╔══

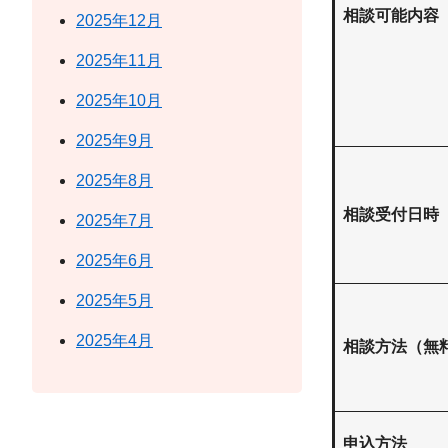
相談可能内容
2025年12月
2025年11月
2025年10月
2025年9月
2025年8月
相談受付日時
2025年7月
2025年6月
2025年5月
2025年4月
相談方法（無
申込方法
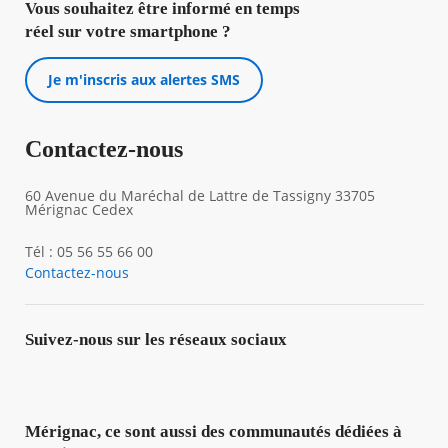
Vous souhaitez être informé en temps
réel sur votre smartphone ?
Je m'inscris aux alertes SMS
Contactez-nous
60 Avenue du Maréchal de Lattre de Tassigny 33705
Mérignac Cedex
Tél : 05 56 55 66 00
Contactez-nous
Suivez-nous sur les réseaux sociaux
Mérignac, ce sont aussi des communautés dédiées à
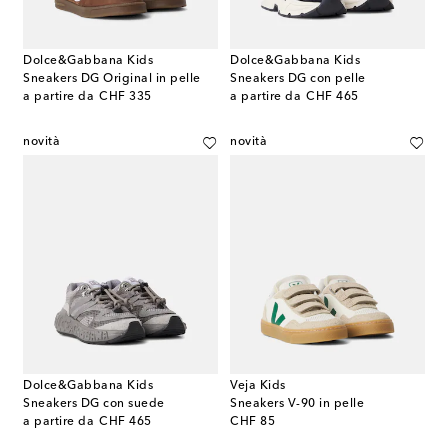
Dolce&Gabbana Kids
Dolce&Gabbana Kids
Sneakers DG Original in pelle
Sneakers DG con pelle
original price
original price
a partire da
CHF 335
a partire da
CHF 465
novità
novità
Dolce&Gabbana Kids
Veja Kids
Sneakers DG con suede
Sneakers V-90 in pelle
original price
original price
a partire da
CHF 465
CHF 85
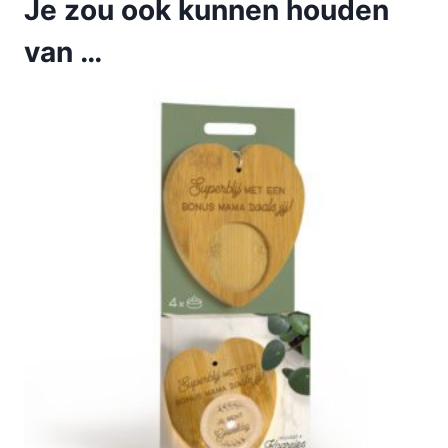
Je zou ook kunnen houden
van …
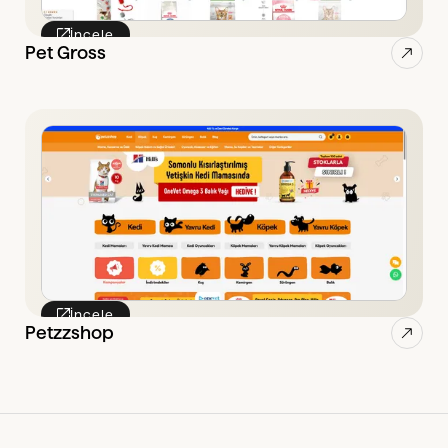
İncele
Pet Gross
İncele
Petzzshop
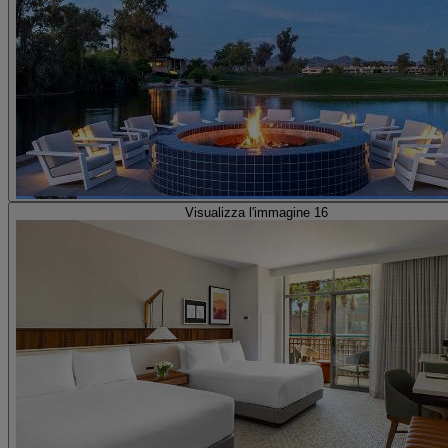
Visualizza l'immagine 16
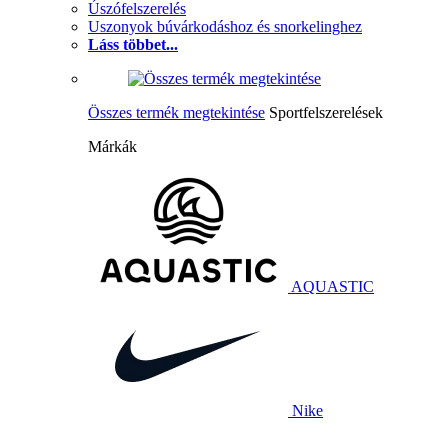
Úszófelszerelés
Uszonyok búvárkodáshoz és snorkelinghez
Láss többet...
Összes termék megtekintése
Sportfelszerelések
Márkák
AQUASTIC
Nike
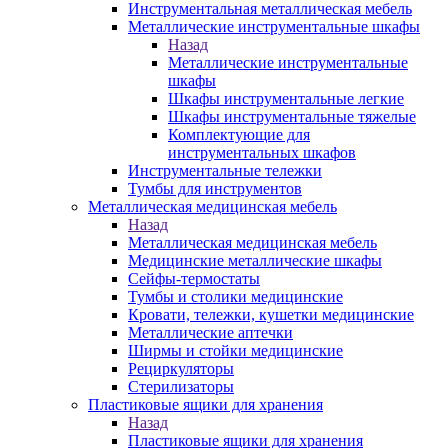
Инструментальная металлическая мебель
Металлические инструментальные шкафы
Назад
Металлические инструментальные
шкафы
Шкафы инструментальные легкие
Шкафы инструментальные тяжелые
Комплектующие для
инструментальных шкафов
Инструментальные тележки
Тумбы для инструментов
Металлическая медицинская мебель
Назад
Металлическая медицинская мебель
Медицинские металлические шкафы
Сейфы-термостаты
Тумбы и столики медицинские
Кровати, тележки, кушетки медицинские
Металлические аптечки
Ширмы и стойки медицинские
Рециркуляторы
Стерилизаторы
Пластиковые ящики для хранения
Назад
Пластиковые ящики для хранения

╚══

→ **What the task requires**:
In the listing above, count every line that contains the word "pelle" and give the number with no comment.

→ **Answer section**:
3